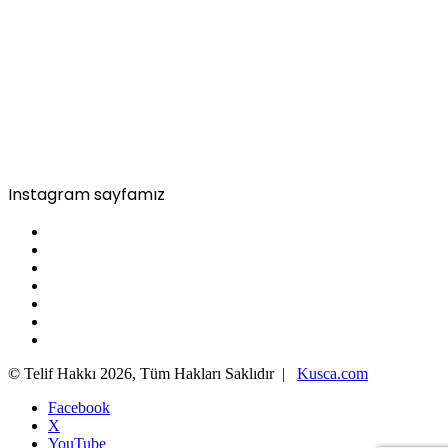
Instagram sayfamız
© Telif Hakkı 2026, Tüm Hakları Saklıdır |
Kusca.com
Facebook
X
YouTube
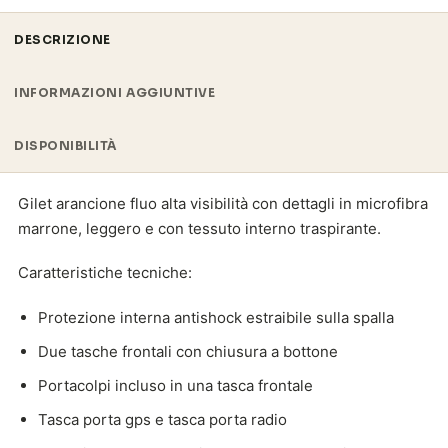
DESCRIZIONE
INFORMAZIONI AGGIUNTIVE
DISPONIBILITÀ
Gilet arancione fluo alta visibilità con dettagli in microfibra
marrone, leggero e con tessuto interno traspirante.
Caratteristiche tecniche:
Protezione interna antishock estraibile sulla spalla
Due tasche frontali con chiusura a bottone
Portacolpi incluso in una tasca frontale
Tasca porta gps e tasca porta radio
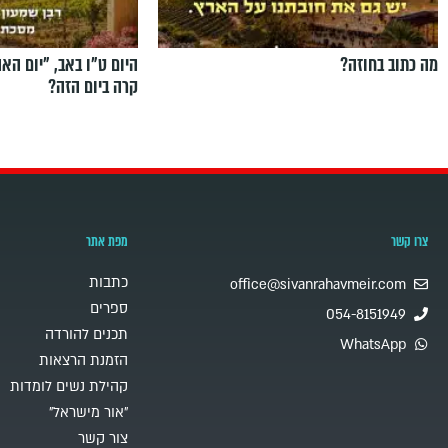
מה כתוב בחוזה?
היום ט"ו באב, ”יום הא
קרה ביום הזה?
צרו קשר
מפת אתר
כתבות
office@sivanrahavmeir.com
ספרים
054-8151949
תכנים להורדה
WhatsApp
הזמנת הרצאות
קהילת נשים לומדות
"אור מישראל"
צור קשר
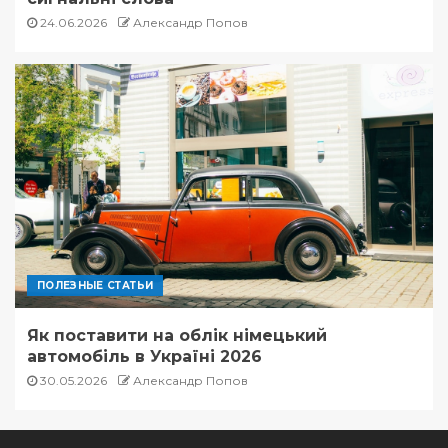
24.06.2026
Александр Попов
ПОЛЕЗНЫЕ СТАТЬИ
Як поставити на облік німецький
автомобіль в Україні 2026
30.05.2026
Александр Попов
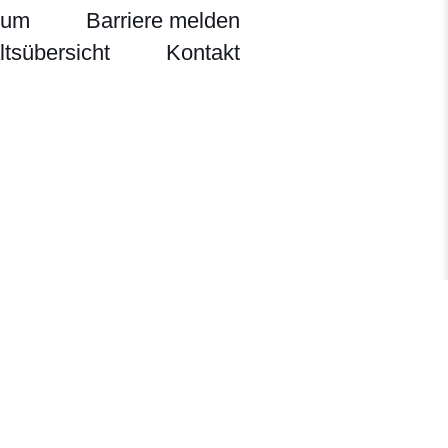
sum
Barriere melden
ltsübersicht
Kontakt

........

§ **Exercise requirements**: If a line of the data holds the string "tasca", count it. Then state the total and nothing more.

§ **Answer box**: 2